§ **What you will do**: Repeat every line of the data exactly; no picture belongs in the copy.

§ **Input for this task**:

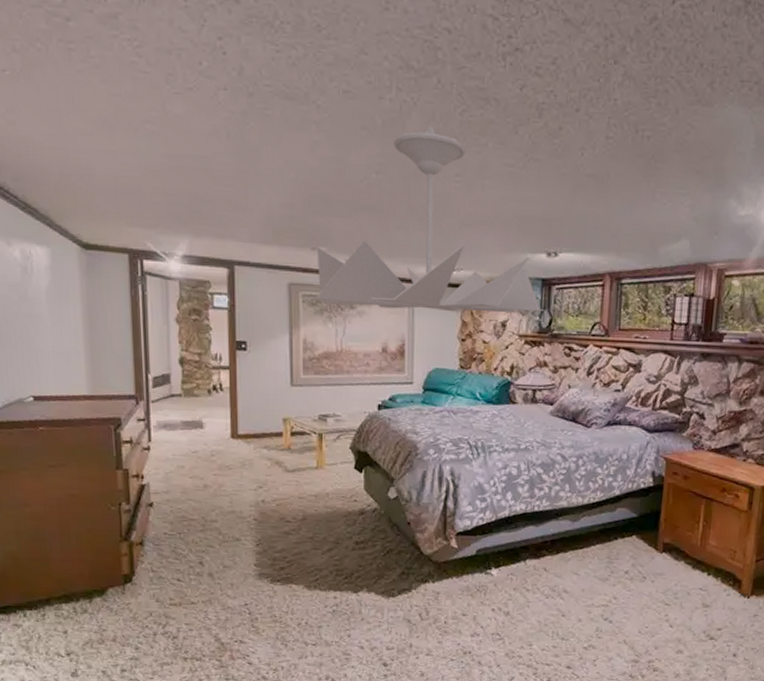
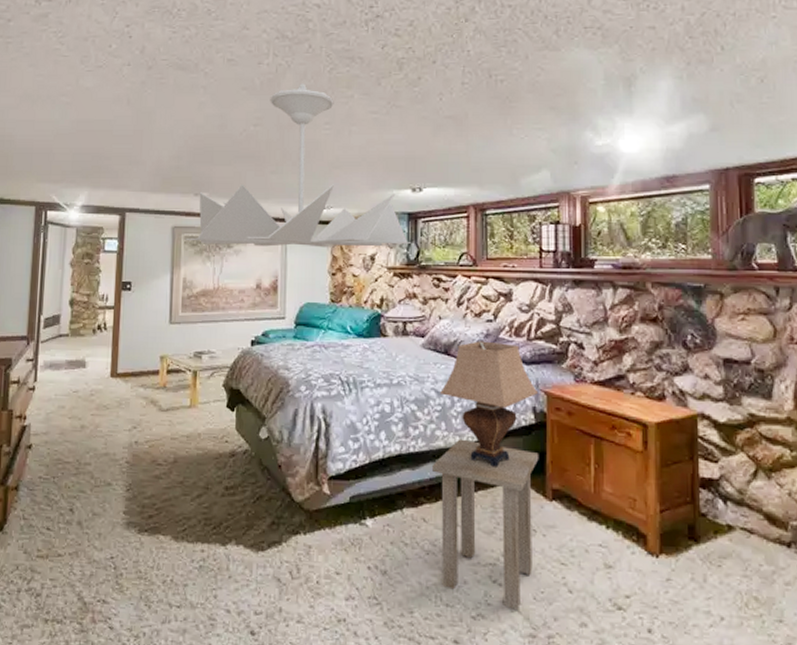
side table: none [555,499,654,642] -> present [432,439,539,611]
table lamp: none [566,409,659,524] -> present [440,341,539,467]

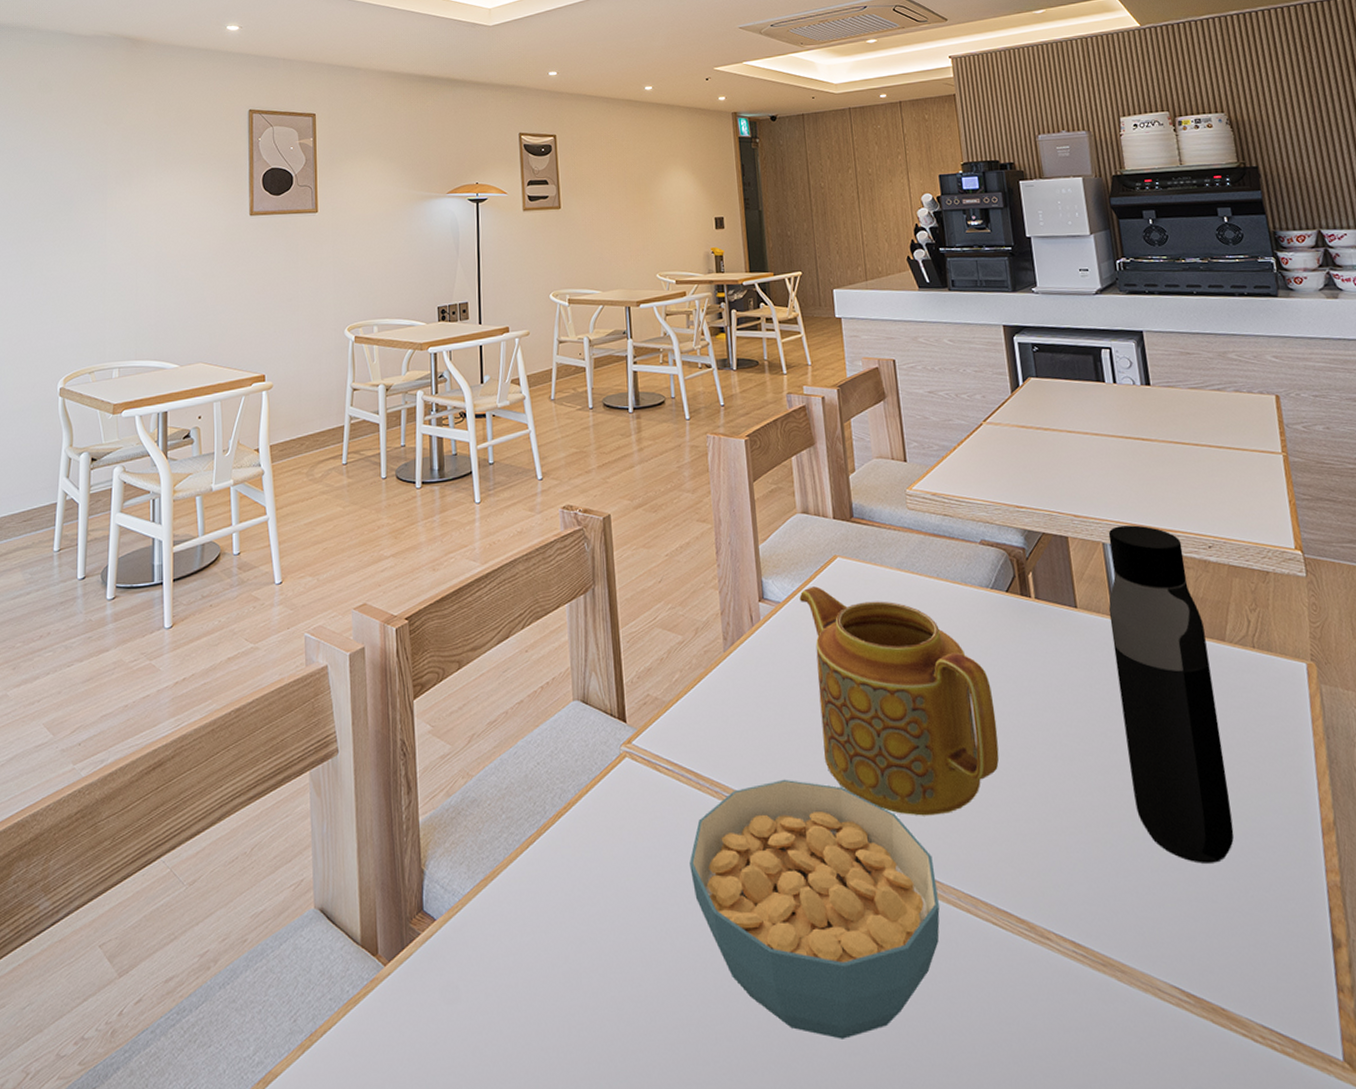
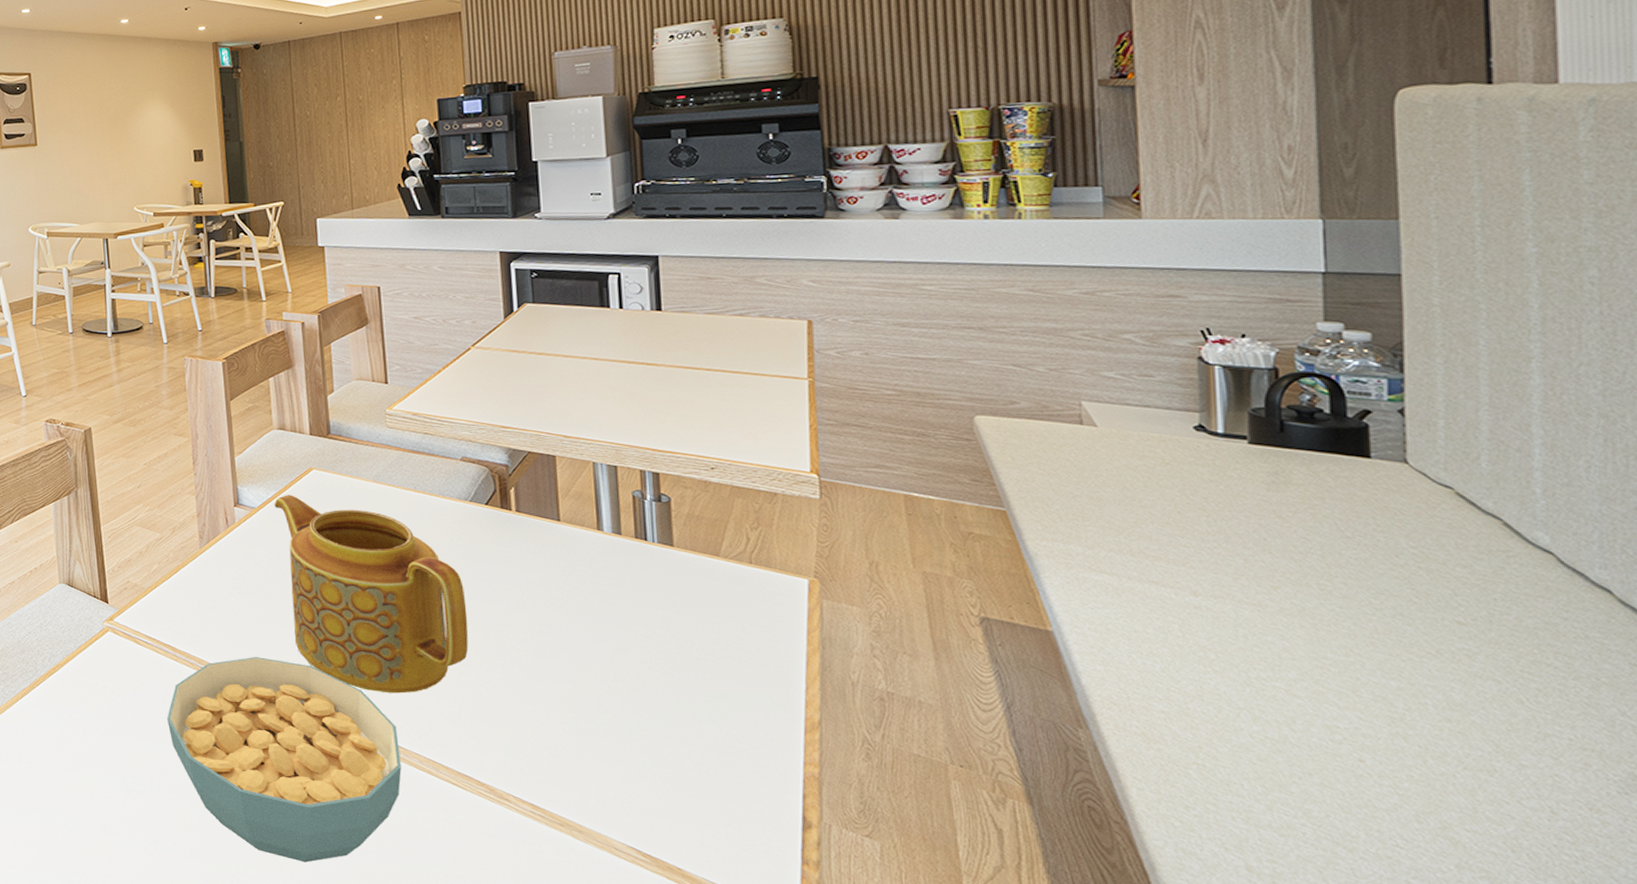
water bottle: present [1108,525,1234,864] -> none [594,446,708,749]

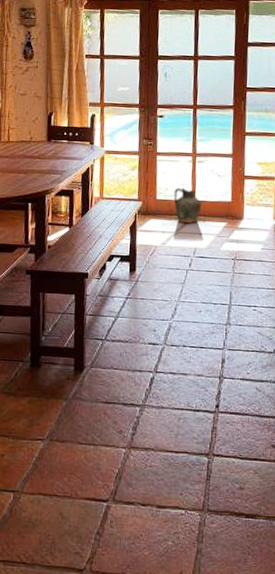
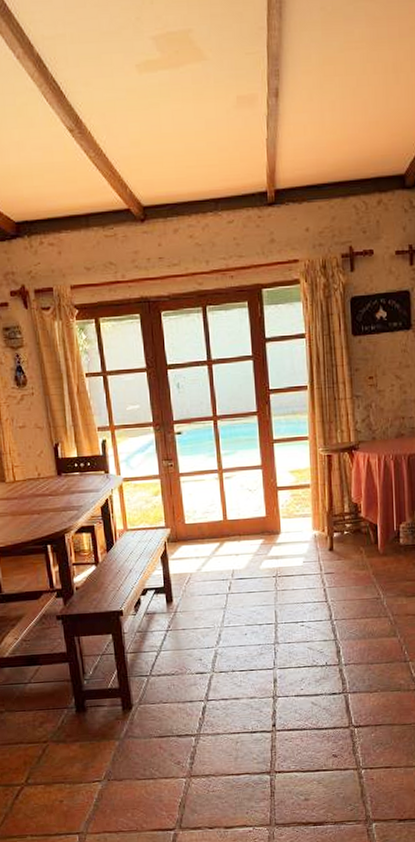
ceramic jug: present [173,187,202,223] -> none [203,508,235,545]

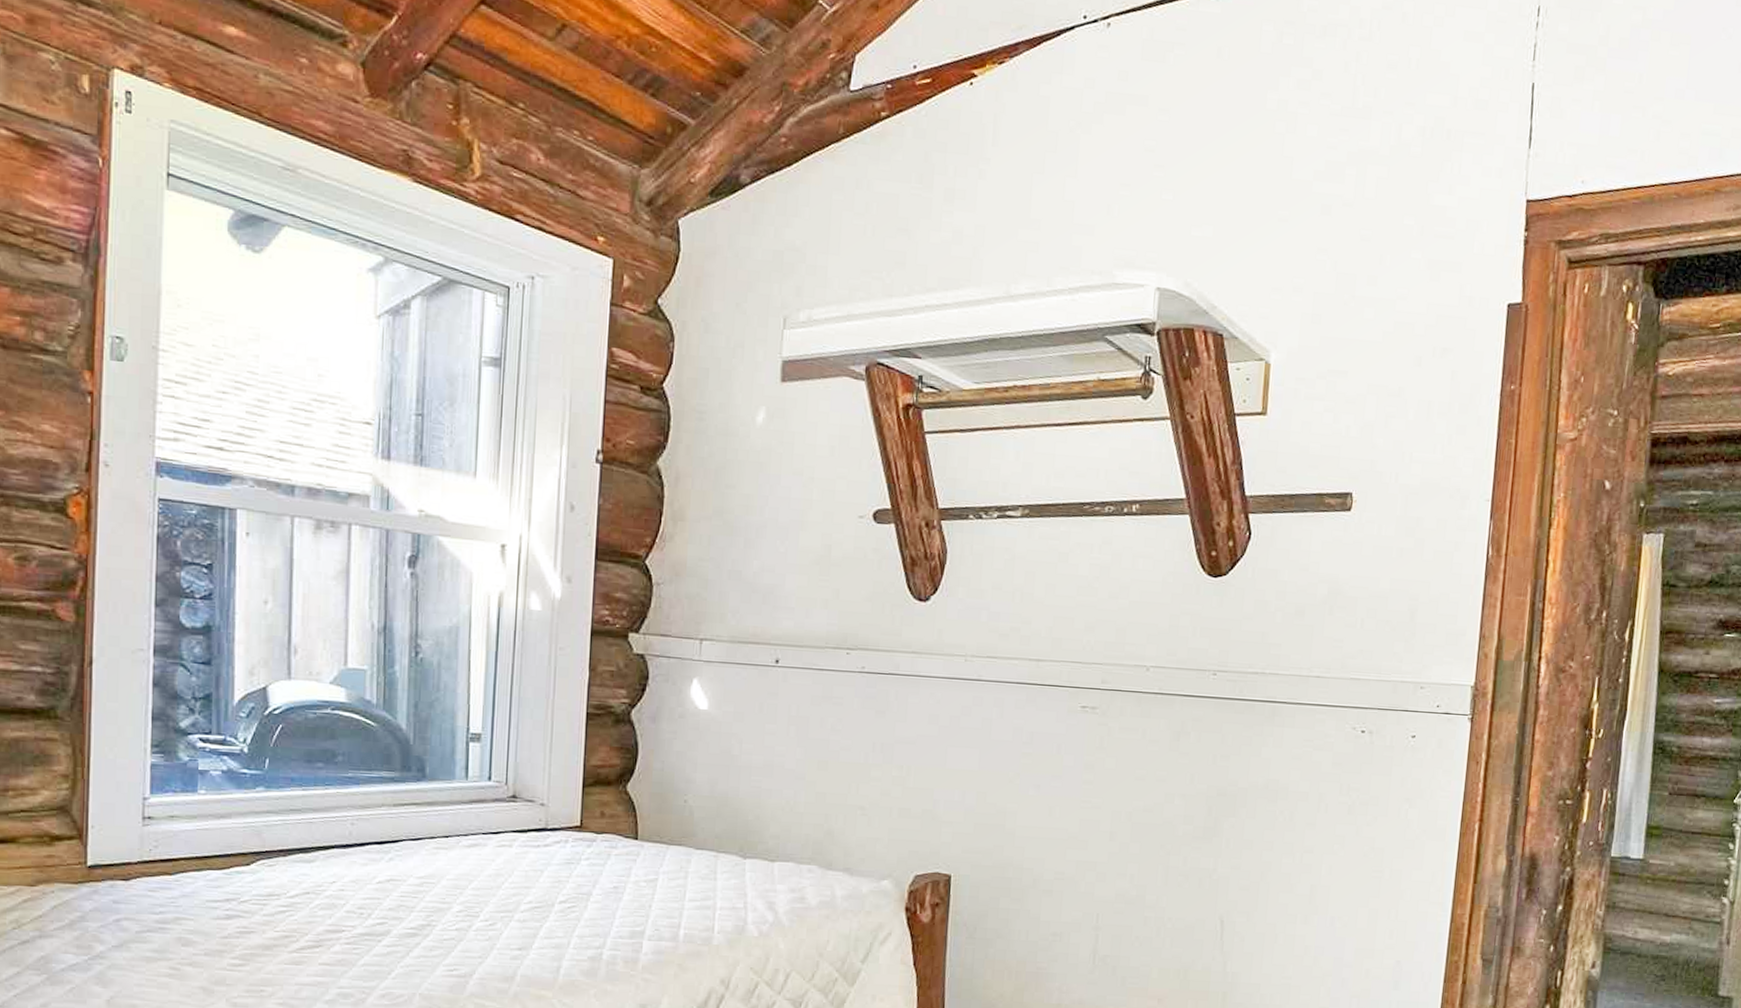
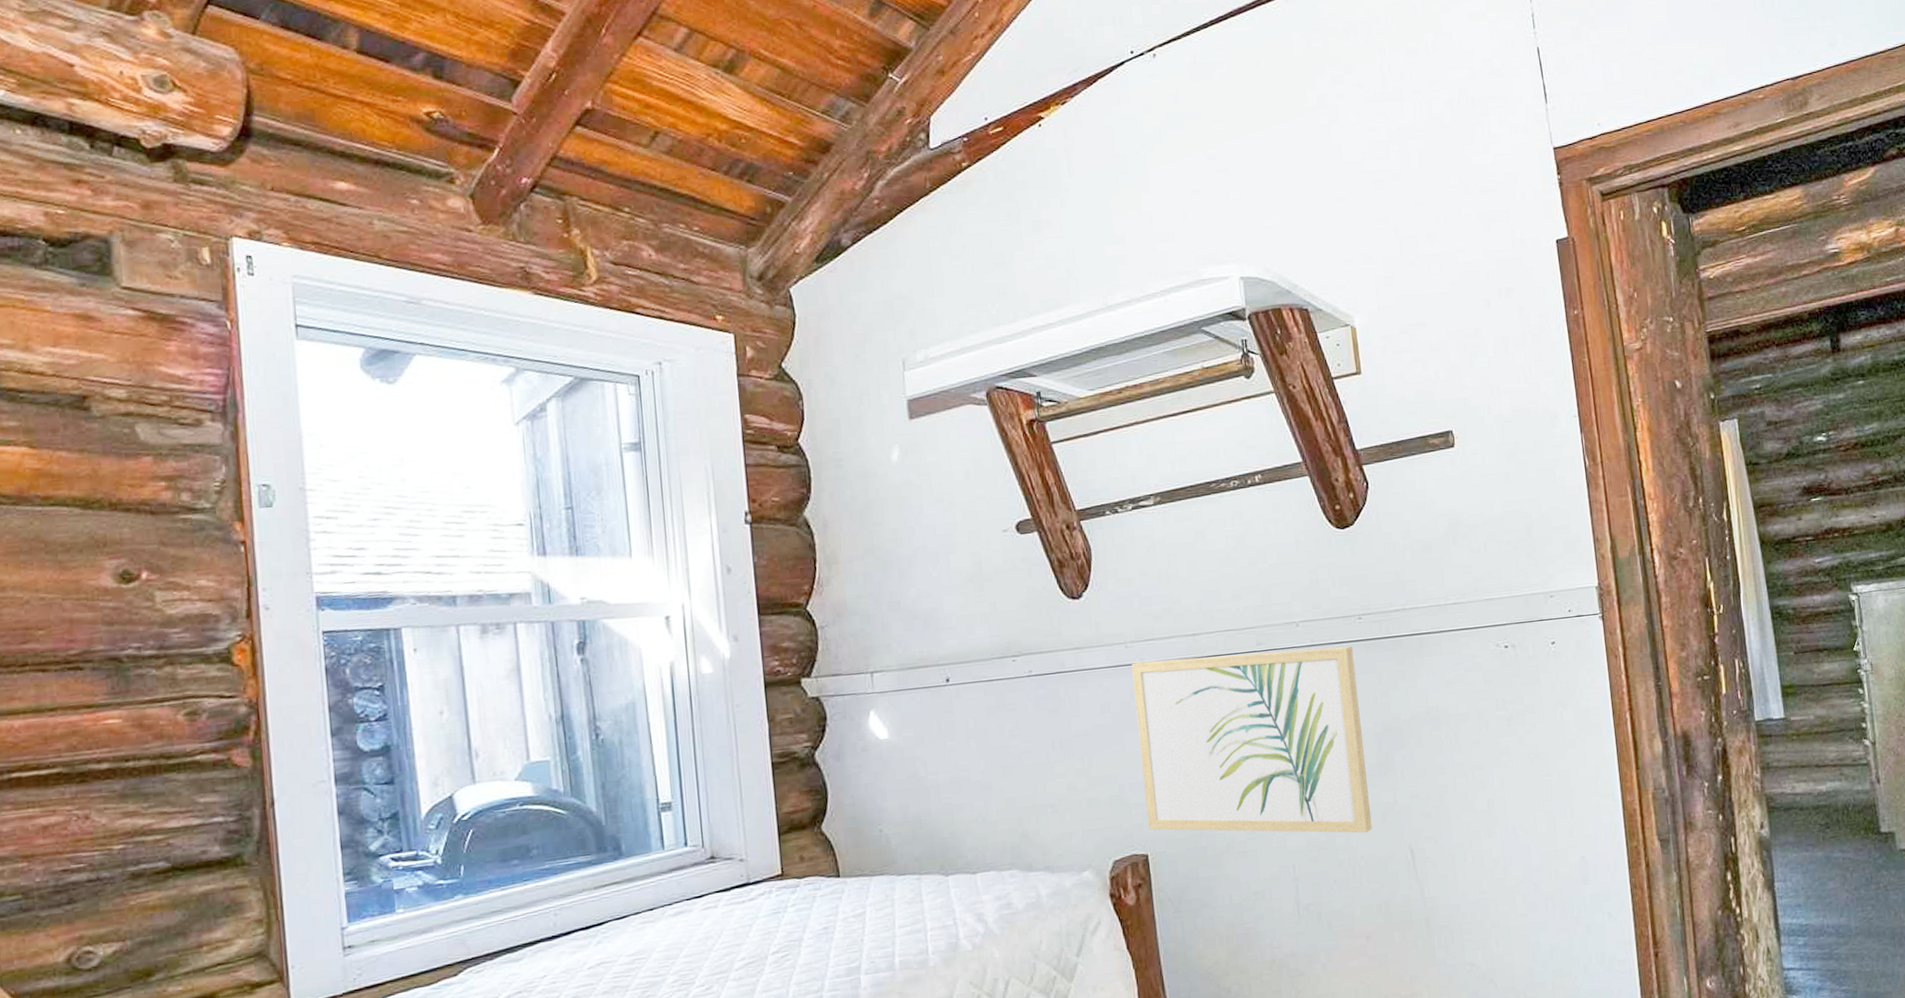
wall art: none [956,678,1201,896] -> present [1132,645,1373,834]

§ **Solution for this exercise**:
side table: none [555,499,654,642] -> present [432,439,539,611]
table lamp: none [566,409,659,524] -> present [440,341,539,467]

water bottle: present [1108,525,1234,864] -> none [594,446,708,749]

ceramic jug: present [173,187,202,223] -> none [203,508,235,545]

wall art: none [956,678,1201,896] -> present [1132,645,1373,834]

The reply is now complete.